Problem to solve:
Show each line below that contains the word "crops".

Recorded data:
-=-=-

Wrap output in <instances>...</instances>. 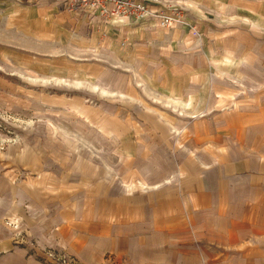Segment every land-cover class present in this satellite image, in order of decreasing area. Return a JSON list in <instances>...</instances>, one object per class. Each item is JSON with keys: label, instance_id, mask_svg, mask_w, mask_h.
I'll return each mask as SVG.
<instances>
[{"label": "rangeland", "instance_id": "obj_1", "mask_svg": "<svg viewBox=\"0 0 264 264\" xmlns=\"http://www.w3.org/2000/svg\"><path fill=\"white\" fill-rule=\"evenodd\" d=\"M65 2L0 0V264H264V0Z\"/></svg>", "mask_w": 264, "mask_h": 264}, {"label": "built area", "instance_id": "obj_2", "mask_svg": "<svg viewBox=\"0 0 264 264\" xmlns=\"http://www.w3.org/2000/svg\"><path fill=\"white\" fill-rule=\"evenodd\" d=\"M153 3V0H66L65 7L69 11L87 14L93 20L116 25L137 23L140 26L169 27V17L160 9L154 10ZM50 257L60 264L77 262L66 255L60 258L50 254Z\"/></svg>", "mask_w": 264, "mask_h": 264}, {"label": "bare ground", "instance_id": "obj_3", "mask_svg": "<svg viewBox=\"0 0 264 264\" xmlns=\"http://www.w3.org/2000/svg\"><path fill=\"white\" fill-rule=\"evenodd\" d=\"M228 62L229 66L232 67L233 65H236L235 61L231 59L230 57L226 59ZM174 103H178L179 99H171ZM9 251L4 248V250H1L0 253H5L7 254Z\"/></svg>", "mask_w": 264, "mask_h": 264}]
</instances>
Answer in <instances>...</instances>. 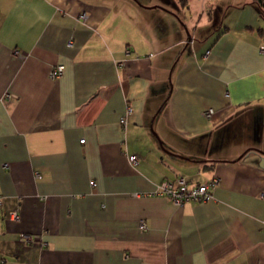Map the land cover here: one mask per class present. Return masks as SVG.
Wrapping results in <instances>:
<instances>
[{
  "label": "crops",
  "instance_id": "crops-1",
  "mask_svg": "<svg viewBox=\"0 0 264 264\" xmlns=\"http://www.w3.org/2000/svg\"><path fill=\"white\" fill-rule=\"evenodd\" d=\"M261 46L251 0H0V264H264Z\"/></svg>",
  "mask_w": 264,
  "mask_h": 264
},
{
  "label": "built area",
  "instance_id": "built-area-1",
  "mask_svg": "<svg viewBox=\"0 0 264 264\" xmlns=\"http://www.w3.org/2000/svg\"><path fill=\"white\" fill-rule=\"evenodd\" d=\"M80 17L81 19H85L86 16L85 14H82ZM259 50L262 54H264V46H261ZM62 74L63 66L56 65L51 68L49 72V77L54 80L60 78ZM5 97H9V94H6ZM213 113L214 111L212 109H208L203 112V115L209 118ZM120 123L123 127H125V118H120ZM80 141L83 142L84 140L81 139ZM128 159L133 166L137 165L139 162V158L135 154L130 155ZM217 185V178L205 180L197 185H191L184 176L178 175L173 180H164L160 182L156 186V189L152 192V195L168 197L176 206H182L189 202L205 203L214 199L213 193ZM262 196H264V194H262ZM9 217L13 220H16L18 219V213L16 211H12L9 213ZM139 228H146L145 223L143 221L140 222ZM19 239L32 244L35 243L37 237L29 234H20Z\"/></svg>",
  "mask_w": 264,
  "mask_h": 264
},
{
  "label": "trees",
  "instance_id": "trees-1",
  "mask_svg": "<svg viewBox=\"0 0 264 264\" xmlns=\"http://www.w3.org/2000/svg\"><path fill=\"white\" fill-rule=\"evenodd\" d=\"M252 3H255L257 7L264 13V0H251Z\"/></svg>",
  "mask_w": 264,
  "mask_h": 264
}]
</instances>
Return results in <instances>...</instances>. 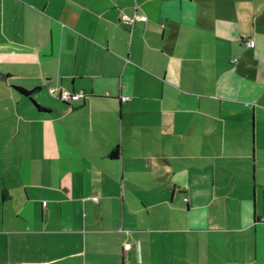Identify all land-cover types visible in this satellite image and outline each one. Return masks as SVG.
I'll use <instances>...</instances> for the list:
<instances>
[{
    "label": "crops",
    "instance_id": "obj_1",
    "mask_svg": "<svg viewBox=\"0 0 264 264\" xmlns=\"http://www.w3.org/2000/svg\"><path fill=\"white\" fill-rule=\"evenodd\" d=\"M263 217L264 0H0V264H264Z\"/></svg>",
    "mask_w": 264,
    "mask_h": 264
},
{
    "label": "built area",
    "instance_id": "obj_2",
    "mask_svg": "<svg viewBox=\"0 0 264 264\" xmlns=\"http://www.w3.org/2000/svg\"><path fill=\"white\" fill-rule=\"evenodd\" d=\"M122 19L127 23H133L135 20H145V19H147V17L145 14H139L136 12H134L132 14L123 12L122 13ZM245 42L247 45L252 46L254 44V39L252 37H247ZM51 89H54V88L51 87ZM57 93H58V96L60 99L65 100V101H69V102L72 100H75V99H79L85 95V92L82 90L72 91V90H65V89H60V88L57 90ZM127 98H128L127 95L121 96V99H123V100L127 99ZM91 197L93 199H97V195H95V194L91 195ZM263 220H264V217H263ZM129 245L130 244L128 242H125L123 244L124 248H128Z\"/></svg>",
    "mask_w": 264,
    "mask_h": 264
},
{
    "label": "trees",
    "instance_id": "obj_3",
    "mask_svg": "<svg viewBox=\"0 0 264 264\" xmlns=\"http://www.w3.org/2000/svg\"><path fill=\"white\" fill-rule=\"evenodd\" d=\"M17 88H18L22 93H24V94H26V95H30V93L32 92V90H30V89H26V88H23V87H21V86H17ZM61 100H62V99H61ZM62 101L69 103V101H65V100H62ZM37 105H38V104H37ZM111 154H113V155L116 154V150L112 151Z\"/></svg>",
    "mask_w": 264,
    "mask_h": 264
}]
</instances>
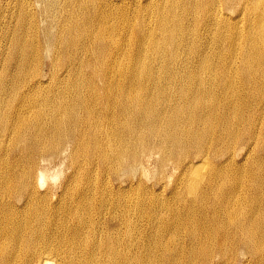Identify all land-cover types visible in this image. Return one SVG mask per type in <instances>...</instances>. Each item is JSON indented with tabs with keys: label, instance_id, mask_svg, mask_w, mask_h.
Instances as JSON below:
<instances>
[{
	"label": "bare ground",
	"instance_id": "obj_1",
	"mask_svg": "<svg viewBox=\"0 0 264 264\" xmlns=\"http://www.w3.org/2000/svg\"><path fill=\"white\" fill-rule=\"evenodd\" d=\"M0 264H264V0H0Z\"/></svg>",
	"mask_w": 264,
	"mask_h": 264
},
{
	"label": "rangeland",
	"instance_id": "obj_2",
	"mask_svg": "<svg viewBox=\"0 0 264 264\" xmlns=\"http://www.w3.org/2000/svg\"><path fill=\"white\" fill-rule=\"evenodd\" d=\"M56 166L61 168V169L64 168V164H56V165H54V167H56ZM146 168H147V178L152 180L155 177V175H156V173L158 171L152 165H147Z\"/></svg>",
	"mask_w": 264,
	"mask_h": 264
}]
</instances>
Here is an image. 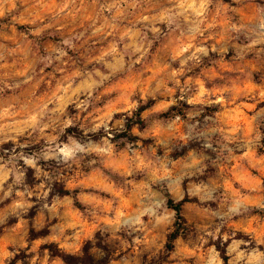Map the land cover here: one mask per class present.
<instances>
[{
  "label": "clouds",
  "instance_id": "1",
  "mask_svg": "<svg viewBox=\"0 0 264 264\" xmlns=\"http://www.w3.org/2000/svg\"><path fill=\"white\" fill-rule=\"evenodd\" d=\"M0 264H264V0H0Z\"/></svg>",
  "mask_w": 264,
  "mask_h": 264
}]
</instances>
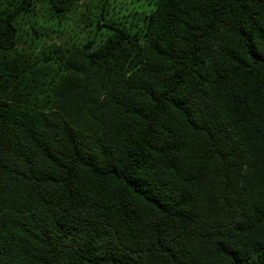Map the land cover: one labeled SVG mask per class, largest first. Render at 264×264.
<instances>
[{
    "label": "trees",
    "instance_id": "trees-1",
    "mask_svg": "<svg viewBox=\"0 0 264 264\" xmlns=\"http://www.w3.org/2000/svg\"><path fill=\"white\" fill-rule=\"evenodd\" d=\"M0 264H264V0H0Z\"/></svg>",
    "mask_w": 264,
    "mask_h": 264
},
{
    "label": "rangeland",
    "instance_id": "rangeland-1",
    "mask_svg": "<svg viewBox=\"0 0 264 264\" xmlns=\"http://www.w3.org/2000/svg\"><path fill=\"white\" fill-rule=\"evenodd\" d=\"M141 17V16H140ZM139 17V18H140ZM142 19L143 18H140V19H138V16H136L134 19H132L130 16L129 17H127L126 18V23H130V22H136V21H138V22H140V24H141V21H142ZM78 21V19L76 20V22ZM78 23V22H77Z\"/></svg>",
    "mask_w": 264,
    "mask_h": 264
}]
</instances>
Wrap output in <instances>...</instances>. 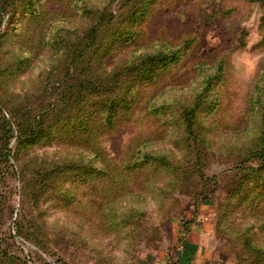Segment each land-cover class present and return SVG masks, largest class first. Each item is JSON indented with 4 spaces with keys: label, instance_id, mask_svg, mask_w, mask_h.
<instances>
[{
    "label": "rangeland",
    "instance_id": "rangeland-1",
    "mask_svg": "<svg viewBox=\"0 0 264 264\" xmlns=\"http://www.w3.org/2000/svg\"><path fill=\"white\" fill-rule=\"evenodd\" d=\"M0 6V264H264V0Z\"/></svg>",
    "mask_w": 264,
    "mask_h": 264
},
{
    "label": "trees",
    "instance_id": "trees-1",
    "mask_svg": "<svg viewBox=\"0 0 264 264\" xmlns=\"http://www.w3.org/2000/svg\"><path fill=\"white\" fill-rule=\"evenodd\" d=\"M3 0H0V3ZM119 1H124V0H119ZM132 2V5H134L136 2H138L139 0H128ZM153 1V0H152ZM3 6H5V2L3 3ZM3 6H0L3 7ZM93 13H91L92 15ZM133 16V15H132ZM131 16V17H132ZM115 23V16L113 14L110 13H101L99 15H95L94 20L92 22V24L89 26V29H87L83 35L79 38L80 39V44L78 46V50H75V53H73L72 57L69 59V63L68 65H66L67 67H71L75 64V60H77L78 58H80V61H83V59H87L85 58L84 54L88 53V54H94L96 51H98L100 49V44L96 43L97 42V35L99 34L100 30L102 28H109L111 27V25L113 26ZM104 26V27H103ZM116 34L112 33V35ZM170 54V56H169ZM147 55V54H146ZM144 56V57H143ZM142 57V59H141ZM174 57V53H160V52H156L153 53L152 55H141L137 61H135L133 63L132 66H130V68L126 69V73H132L133 70L138 71L139 68L144 66V70L140 71L141 75L147 74L149 73V71H153L154 69L152 68L153 65L161 62L162 60L168 61V58H172ZM170 62V60H169ZM67 64V63H66ZM114 78H117L120 75H113ZM87 77L81 78L80 80H78V82L75 83V85L78 87L76 88V91H78L79 93L84 94L86 91H92L94 89H92V83L91 80H86ZM114 86H115V82H114ZM97 91L99 92V89H97ZM111 92V91H110ZM109 92V93H110ZM101 105H102V101H100ZM99 104V106L101 107V105ZM113 102L110 103V105H112ZM254 107V106H253ZM255 108V107H254ZM40 114H38L39 116ZM40 117V116H39ZM188 119H186V127H189L190 124L187 121ZM259 121L261 122L262 128L264 129V103L261 106V117L259 116ZM41 119L40 120H35L31 130L29 131V133L27 134V145H30L33 141V139L35 138L36 134H37V130L39 131L42 126H41ZM0 131L2 132V135L4 137H7L8 134L10 133V127H8V124L5 123L3 125H1L0 127ZM255 145L253 146L254 148H252L251 153H249V155H252L253 160H256L258 162V165L256 167L255 170H252L254 173L258 174L263 168H264V131L262 132V134L259 135V137L256 139V142L254 143ZM7 146V144H6ZM9 151V150H8ZM1 156L0 155V161L1 160ZM243 247L248 251V250H252L254 253H260V249L259 248H255V246H250L249 245V241H247V239L245 240V242L243 243Z\"/></svg>",
    "mask_w": 264,
    "mask_h": 264
},
{
    "label": "crops",
    "instance_id": "crops-1",
    "mask_svg": "<svg viewBox=\"0 0 264 264\" xmlns=\"http://www.w3.org/2000/svg\"><path fill=\"white\" fill-rule=\"evenodd\" d=\"M177 260H178V258L177 257H175V258H173L172 260H170L169 258H168V261L166 262V263H164V264H178V263H176L177 262Z\"/></svg>",
    "mask_w": 264,
    "mask_h": 264
}]
</instances>
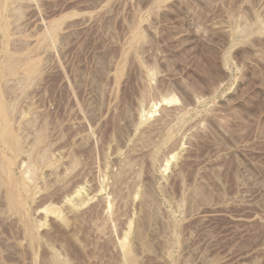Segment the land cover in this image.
<instances>
[{"label": "rangeland", "instance_id": "obj_1", "mask_svg": "<svg viewBox=\"0 0 264 264\" xmlns=\"http://www.w3.org/2000/svg\"><path fill=\"white\" fill-rule=\"evenodd\" d=\"M0 264H264V0H0Z\"/></svg>", "mask_w": 264, "mask_h": 264}, {"label": "bare ground", "instance_id": "obj_2", "mask_svg": "<svg viewBox=\"0 0 264 264\" xmlns=\"http://www.w3.org/2000/svg\"><path fill=\"white\" fill-rule=\"evenodd\" d=\"M8 130H9V129H8ZM5 132H6V131H5ZM3 136H4V135H3ZM4 137H5V136H4ZM5 138H6V137H5ZM5 138H4V139H5ZM10 138H11V137H10ZM4 139H3V140H4ZM11 189H12V188H11ZM12 192H13V191H12ZM12 195H13V194H12ZM14 195H15V194H14ZM12 197H13V196H12ZM14 197H16V196H14ZM12 199L15 200L14 198H11V200H12Z\"/></svg>", "mask_w": 264, "mask_h": 264}]
</instances>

-=-=-

Result below:
  "label": "crops",
  "instance_id": "crops-1",
    "label": "crops",
    "label": "crops",
    "instance_id": "crops-1",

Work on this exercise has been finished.